La componente politica che guida il Triveneto, quindi la Fondazione, è invece perlomeno inadeguata ad affrontare una simile sfida, è priva di visione, è ancorata ai vecchi modelli di sviluppo: cemento, strade, impianti di sci.
Senza dubbio le associazioni manterranno attenzione, pressione attiva nei confronti del ministero e delle Regioni, come verso la Fondazione.
Per coerenza con il lavoro svolto, Mountain Wilderness è uscita dal collegio dei soci sostenitori. In dieci anni di attività la presenza dell’associazione si è infatti rivelata inutile: nonostante l’impegno propositivo nessuno dei documenti approvati dal Consiglio di amministrazione ha avuto seguito (motori, eventi in quota, traffico sui passi, impianti obsoleti, riordino paesaggistico, recuperi naturalistici).
L’emergenza Dolomiti sollevata dalle associazioni dovrebbe portare l’UNESCO a riflettere con maggiori approfondimenti sul rilascio di certi riconoscimenti. La sua inadeguatezza nell’intervenire nella tutela dei beni priva l’ente di credibilità sia presso le popolazioni locali (un carrozzone) sia presso la comunità culturale e scientifica internazionale. Riflettiamo solo su alcuni riconoscimenti recenti: l’area del Prosecco a Conegliano (TV), una zona avvelenata dai pesticidi e paesaggisticamente devastata, ora ambito oggetto di speculazione agricola. Oppure alla superficiale dichiarazione dell’alpinismo bene immateriale patrimonio dell’umanità.
Quale alpinismo, quello di Simone Moro che svolazza da un gruppo all’altro in elicottero, quello competitivo della velocità in arrampicata? Decisioni, accanto ad altre che stanno maturando, sicuramente discutibili.
Ritornando alle Dolomiti, UNESCO interverrà solo in casi estremi, probabilmente a danno avvenuto. Infatti le Dolomiti rispondono a due quesiti specifici: il paesaggio e la geologia. Dimostrare che questi due parametri vengono sconvolti o vengono meno non è semplice, specie per dei volontari oltretutto privi di qualunque sostegno economico esterno.

— Estratto dei dati —
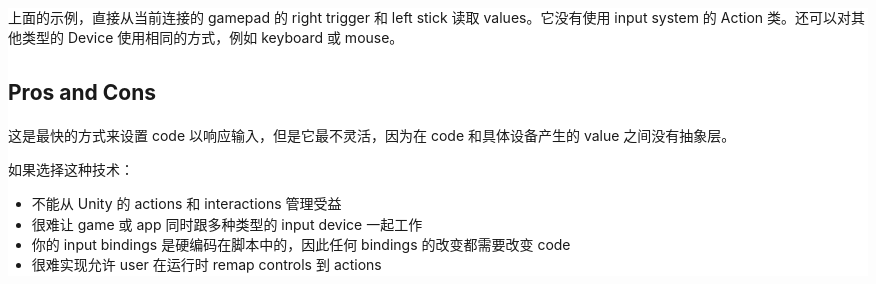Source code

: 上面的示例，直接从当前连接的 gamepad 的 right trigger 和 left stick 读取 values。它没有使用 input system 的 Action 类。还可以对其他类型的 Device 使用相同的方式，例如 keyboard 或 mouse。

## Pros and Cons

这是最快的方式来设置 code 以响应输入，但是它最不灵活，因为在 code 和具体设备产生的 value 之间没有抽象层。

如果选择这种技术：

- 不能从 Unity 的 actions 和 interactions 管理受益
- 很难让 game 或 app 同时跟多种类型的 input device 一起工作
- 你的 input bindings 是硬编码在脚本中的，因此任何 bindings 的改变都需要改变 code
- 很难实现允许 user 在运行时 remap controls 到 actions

— Compito da svolgere —
Rispondi a queste domande sul brano dedicato alle Dolomiti:
1. Da quale organo della Fondazione è uscita Mountain Wilderness?
2. Quale area di Conegliano viene citata tra i riconoscimenti recenti dell'UNESCO?
3. Secondo il brano, a quali due quesiti specifici rispondono le Dolomiti?
Per rispondere basati soltanto sul brano.

— Risposta finale —
1. Mountain Wilderness è uscita dal collegio dei soci sostenitori.
2. Viene citata l'area del Prosecco a Conegliano (TV).
3. Le Dolomiti rispondono a due quesiti specifici: il paesaggio e la geologia.